El autor de W se ahoga en un vaso con agua por este tema de la edad; por eso, veámoslo en una dimensión más ponderada. A sus 26 años y siendo un ciudadano ejemplar, Martín podría ser diputado y podría ser alcalde; y a los 30 podría ser ministro y así podría construir su carrera política para presidir la república, o para ser senador. De todos los altos puestos públicos de elección –y de nombramiento–que están disponibles; ¡sólo dos tienen requisitos de edad! ¿Cuál es el alboroto? ¿Dónde está la negación de sus derechos?
Lo de la edad, además, tiene una buena razón: a los 50 las personas ya han vivido y hecho lo suficiente como para que se noten sus verdaderos colores. A esa edad, sus coetáneos y sus prójimos ya saben si alguien es un pícaro, o no; ya saben si ha sido productivo, o no; ya saben si es digno de confianza, o no. Ya conocen su desempeño cívico, si es que lo ha tenido. Yo sé bien a quiénes de mi generación me gustaría elegir para senadores; y se bien a quienes no les encargaría nada. Y luego no hay discriminación alguna, porque todos los que lleguen a 50 años de edad tendrán oportunidad de elegir senadores, sin distinción de sexo, etnia, posición económica, ni nada de eso.

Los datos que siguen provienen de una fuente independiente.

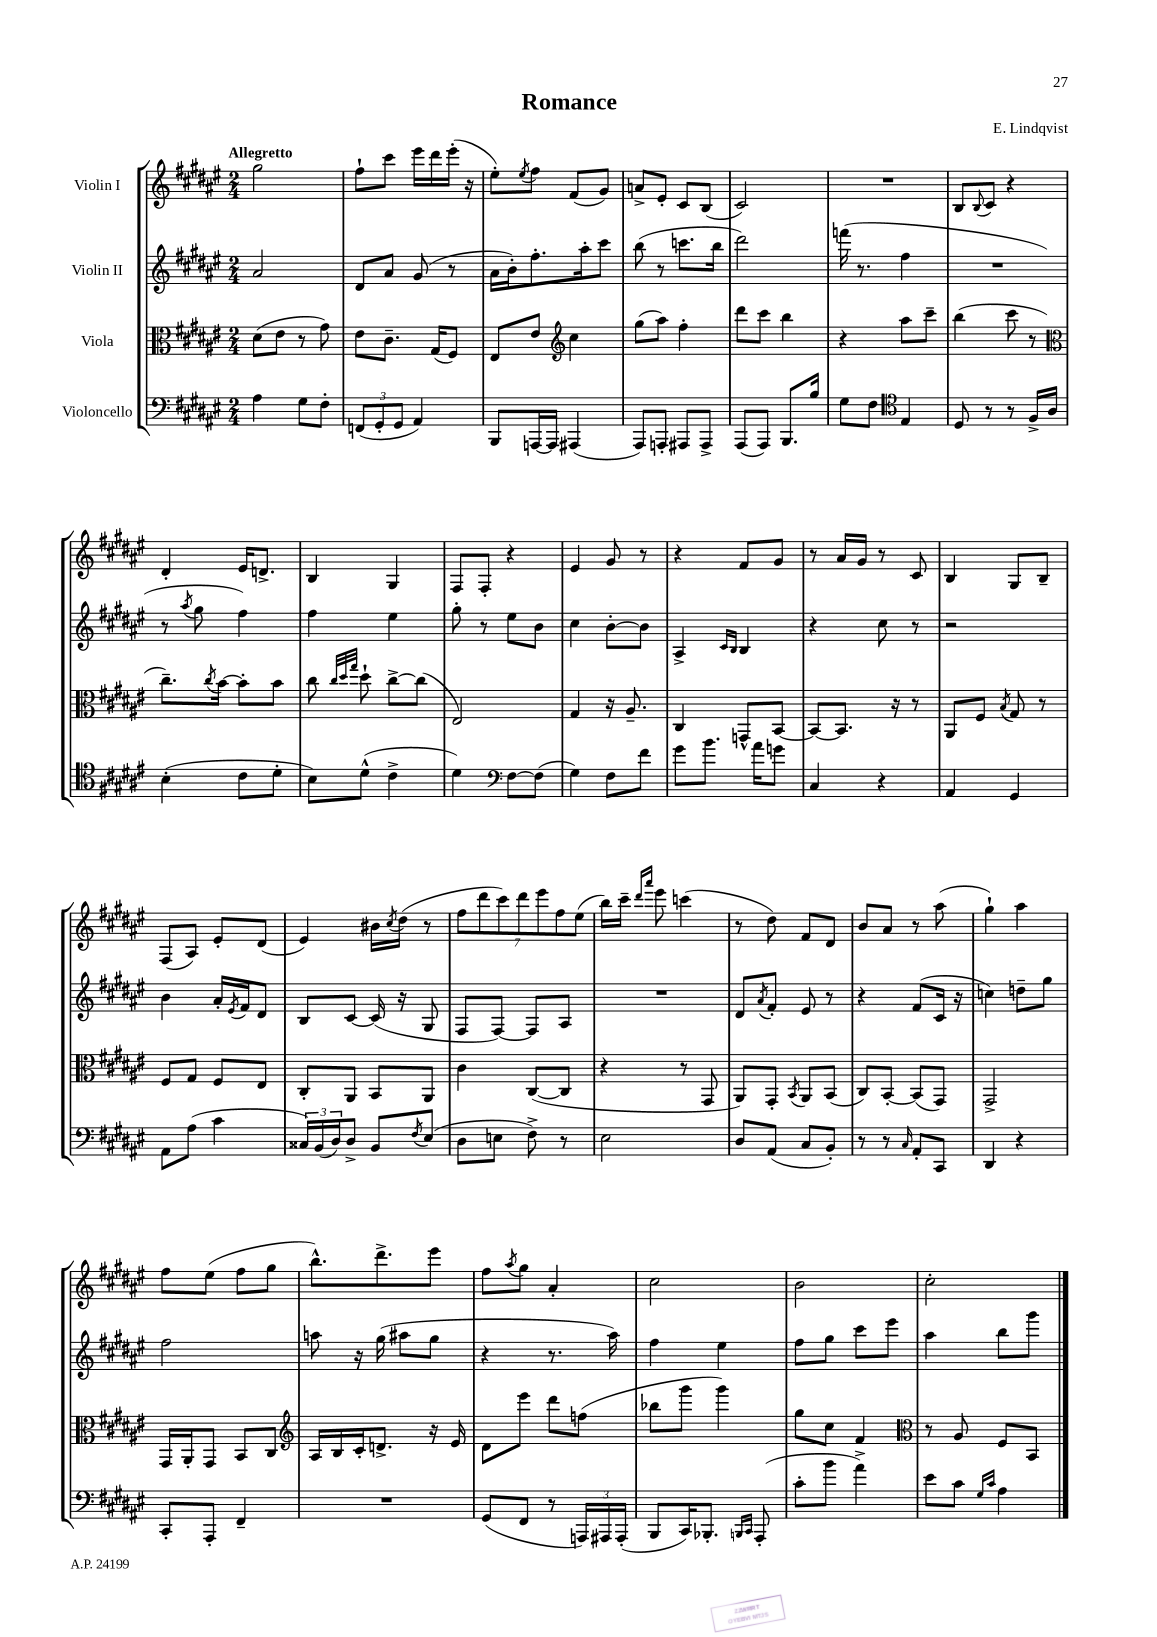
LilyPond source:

\header { title = "Romance" composer = "E. Lindqvist" }
<<
\new StaffGroup <<
\new Staff = "s0" \with { instrumentName = "Violin I" } {
    \clef treble \key fis \major \numericTimeSignature \time 2/4 \tempo "Allegretto"
    gis''2 |
    fis''8-! cis'''8 eis'''16 dis'''16 eis'''16-.( r16 |
    eis''8-.) \acciaccatura { eis''8 } fis''8 fis'8( gis'8) |
    a'8-> eis'8-. cis'8 b8( |
    cis'2) |
    R2 |
    b8 \appoggiatura { b8 } cis'8 r4 |
    dis'4-. eis'16 d'8.-> |
    b4 gis4 |
    fis8 fis8-. r4 |
    eis'4 gis'8 r8 |
    r4 fis'8 gis'8 |
    r8 ais'16 gis'16 r8 cis'8 |
    b4 gis8 b8-- |
    fis8( ais8) eis'8-. dis'8( |
    eis'4) bis'16 \acciaccatura { cis''8 } dis''16( r8 |
    \tuplet 7/4 { fis''8 dis'''8 cis'''8) dis'''8 eis'''8 fis''8 eis''8( } |
    b''16) cis'''16-- \grace { dis'''16 ais'''16 } eis'''8 c'''4( |
    r8 dis''8) fis'8 dis'8 |
    b'8 ais'8 r8 ais''8( |
    gis''4-!) ais''4 |
    fis''8 eis''8( fis''8 gis''8 |
    b''8.-^) dis'''8.-> eis'''8 |
    fis''8 \acciaccatura { ais''8 } gis''8 ais'4-. |
    cis''2 |
    b'2 |
    cis''2-. \bar "|." |
}
\new Staff = "s1" \with { instrumentName = "Violin II" } {
    \clef treble \key fis \major \numericTimeSignature \time 2/4
    ais'2 |
    dis'8 ais'8 gis'8( r8 |
    ais'16 b'16-.) fis''8.-. ais''16-. cis'''8 |
    b''8( r8 c'''8. b''16 |
    dis'''2) |
    f'''16( r8. fis''4 |
    R2 |
    r8 \acciaccatura { ais''8 } gis''8 fis''4) |
    fis''4 eis''4 |
    gis''8-. r8 eis''8 b'8 |
    cis''4 b'8~-. b'8 |
    ais4-> \grace { cis'16 b16 } b4 |
    r4 cis''8 r8 |
    r2 |
    b'4 ais'16-. \acciaccatura { eis'8 } fis'16 dis'8 |
    b8 cis'8~ cis'16( r16 gis8 |
    fis8 fis8~) fis8 ais8 |
    R2 |
    dis'8 \acciaccatura { ais'8 } fis'8-. eis'8 r8 |
    r4 fis'8( cis'16 r16 |
    c''4) d''8-- gis''8 |
    fis''2 |
    a''8 r16 gis''16( ais''8 gis''8 |
    r4 r8. ais''16) |
    fis''4 eis''4 |
    fis''8 gis''8 cis'''8 eis'''8 |
    ais''4 b''8 gis'''8 \bar "|." |
}
\new Staff = "s2" \with { instrumentName = "Viola" } {
    \clef alto \key fis \major \numericTimeSignature \time 2/4
    dis'8( eis'8 r8 gis'8) |
    eis'8 cis'8.-- gis16( fis8) |
    eis8 eis'8 \clef treble cis''4 |
    gis''8( ais''8) fis''4-. |
    dis'''8 cis'''8 b''4 |
    r4 ais''8 cis'''8-- |
    b''4( cis'''8 r8 |
    \clef alto cis''8.--) \acciaccatura { cis''8 } b'16~ b'8-. b'8 |
    cis''8 \grace { cis''32 dis''32 gis''32 } dis''8-! cis''8~-> cis''8( |
    eis2) |
    gis4 r16 ais8.-- |
    cis4 g,8-^ b,8~ |
    b,8~ b,8. r16 r8 |
    ais,8 fis8 \acciaccatura { b8 } gis8 r8 |
    fis8 gis8 fis8 eis8 |
    cis8-. ais,8 b,8 ais,8 |
    cis'4 cis8~( cis8 |
    r4 r8 gis,8 |
    ais,8) gis,8-. \acciaccatura { b,8 } ais,8 b,8( |
    cis8) b,8~-. b,8( gis,8) |
    gis,2-> |
    gis,16 ais,16-. gis,8 b,8 cis8 |
    \clef treble ais16 b16 cis'16-. d'8.-> r16 eis'16 |
    dis'8 eis'''8 dis'''8 f''8( |
    bes''8 gis'''8 gis'''4) |
    gis''8 cis''8 fis'4 |
    \clef alto r8 ais8 fis8 b,8 \bar "|." |
}
\new Staff = "s3" \with { instrumentName = "Violoncello" } {
    \clef bass \key fis \major \numericTimeSignature \time 2/4
    ais4 gis8 fis8-. |
    \tuplet 3/2 { f,8( gis,8-. gis,8 } ais,4) |
    b,,8 a,,16~ a,,16 ais,,4( |
    ais,,8) a,,8-. ais,,8 ais,,8-> |
    ais,,8( ais,,8) b,,8. b16 |
    gis8 fis8 \clef tenor eis4 |
    dis8 r8 r8 fis16-> ais16 |
    b4-.( cis'8 dis'8-. |
    b8) dis'8-^( cis'4-> |
    dis'4) \clef bass fis8~ fis8( |
    gis4) fis8 fis'8 |
    gis'8 b'8. ais'16 g'8 |
    cis4 r4 |
    ais,4 gis,4 |
    ais,8 ais8( cis'4 |
    \tuplet 3/2 { cisis16) b,16( dis16) } dis8-> b,8 \acciaccatura { fis8 } eis8( |
    dis8 e8 fis8->) r8 |
    eis2 |
    dis8 ais,8( cis8 b,8-.) |
    r8 r8 \grace { cis16 } ais,8-. cis,8 |
    dis,4 r4 |
    cis,8-. ais,,8-. fis,4-- |
    R2 |
    gis,8( fis,8 r8 \tuplet 3/2 { a,,16) ais,,16 ais,,16-.( } |
    b,,8 cis,16) bes,,8.-. \grace { b,,16 cis,16 } ais,,8-.( |
    cis'8-. b'8 ais'4->) |
    eis'8 cis'8 \grace { gis16 cis'16 } ais4 \bar "|." |
}
>>
>>
\layout { \context { \Score \remove "Bar_number_engraver" } }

En W, su autor se alborota porque los candidatos a senadores deban ser de buena reputación. Y yo creo que, honradamente, es mejor un candidato con buena reputación entre la gente de su edad; que uno que tenga mala reputación. ¿Usted que cree? Entre la gente que usted conoce, y que pudiera llegar al senado, ¿a quién elegiría, a uno con buena reputación, o a uno con mala reputación? Yo no sé usted, pero cuando leo estas críticas de Martín, pienso que de verdad no se pone serio. Y además, ¿quién mejor que los de la generación de uno, para conocer las ejecutorias y la reputación de uno?
Y hágame usted el favor, las últimas líneas del párrafo no aguantan la más mínima prueba de lógica. En inglés, la palabra sophomoric se refiere a una argumentación arrogante, pero carente de información, o inmadura; muy parecida a las críticas de W. ¿A qué viene eso de que “yo no metería las manos al fuego por todos mis colegas columnistas o periodistas o internacionalistas. No sé si ProReforma metería las manos al fuego por todos los empresarios y agentes de mercado?” ¿Qué tiene que ver eso con nada? ¿Dónde habla ProReforma de columnistas, periodistas, internacionalistas, empresarios y agentes de mercado? ¿Estábamos hablando de edad, o no? ¿Por qué es este brinco súbito? Es como lo de los liberales, la competitividad y los impuestos; ¿a qué viene todo eso? Yo digo que esta línea de argumentación: imprecisa, llena de falacias, falta de lógica, desordenada, viceral y forzada, es sophomoric.
De verdad hubiera querido, yo, una buena discusión sobre la distinción entre leyes como normas generales y abstractas; y legislación como reglamentos específicos y concretos. Hubiera querido saber qué opina alguien con las credenciales del autor de W, acerca de por qué es que el senado debería ocuparse de las primeras, y el congreso debería hacerlo de las segundas. Pero de eso, que es de fondo: niente.
Yo digo que, ProReforma merece menos discursos de barricada y una discusión más profunda y seria. Digo que si el autor de W no tiene una propuesta (aunque asegure que las hace), sus críticas serían muy valoradas, si por lo menos tuvieran que ver con lo que está criticando. Serían más valiosas si leyera y entendiera lo que está criticando.